We recommend adding the following code above this in your .htaccess file:

<Files wp-login.php>
order deny,allow
deny from all
Allow from xxx.xxx.xxx.xxx
</Files>


Please note that you will need to replace xxx.xxx.xxx.xxx with your current IP address. You can find your IP address by using a website such as www.whatismyip.com

When you have finished adding the code, your .htaccess file should look something like this:

<Files wp-login.php>
order deny,allow
deny from all
Allow from 123.456.789.012
</Files>


<IfModule mod_rewrite.c>
RewriteEngine On
RewriteBase /
RewriteRule ^index\.php$ - [L]
RewriteCond %{REQUEST_FILENAME} !-f
RewriteCond %{REQUEST_FILENAME} !-d
RewriteRule . /index.php [L]
</IfModule>


Additional note: If your IP address changes, or you access your Wordpress Dashboard from a different location or device after implementing the above, you may need to update the IP address in your .htaccess file.

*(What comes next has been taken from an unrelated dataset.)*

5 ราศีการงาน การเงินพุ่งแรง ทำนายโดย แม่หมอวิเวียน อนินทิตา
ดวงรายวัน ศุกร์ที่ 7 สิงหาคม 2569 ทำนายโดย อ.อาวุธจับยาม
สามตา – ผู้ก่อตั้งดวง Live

If you are receiving a 403 error message instead of your login page, this means your IP address is currently not allowed to access the page.

Conclusion:
The above steps are a great and very secure method to restrict access to your Wordpress login page/dashboard to IP addresses that only you approve. The drawback to this is that it requires the knowledge and ability to make these changes and it can sometimes be difficult to remember to update the IP address in the file, or even be in a situation where you are able to do so (if accessing remotely). Unfortunately, as long as these global widespread attacks continue, we still believe this is the best "solution" to secure your site and to prevent the increased usage caused by these attacks.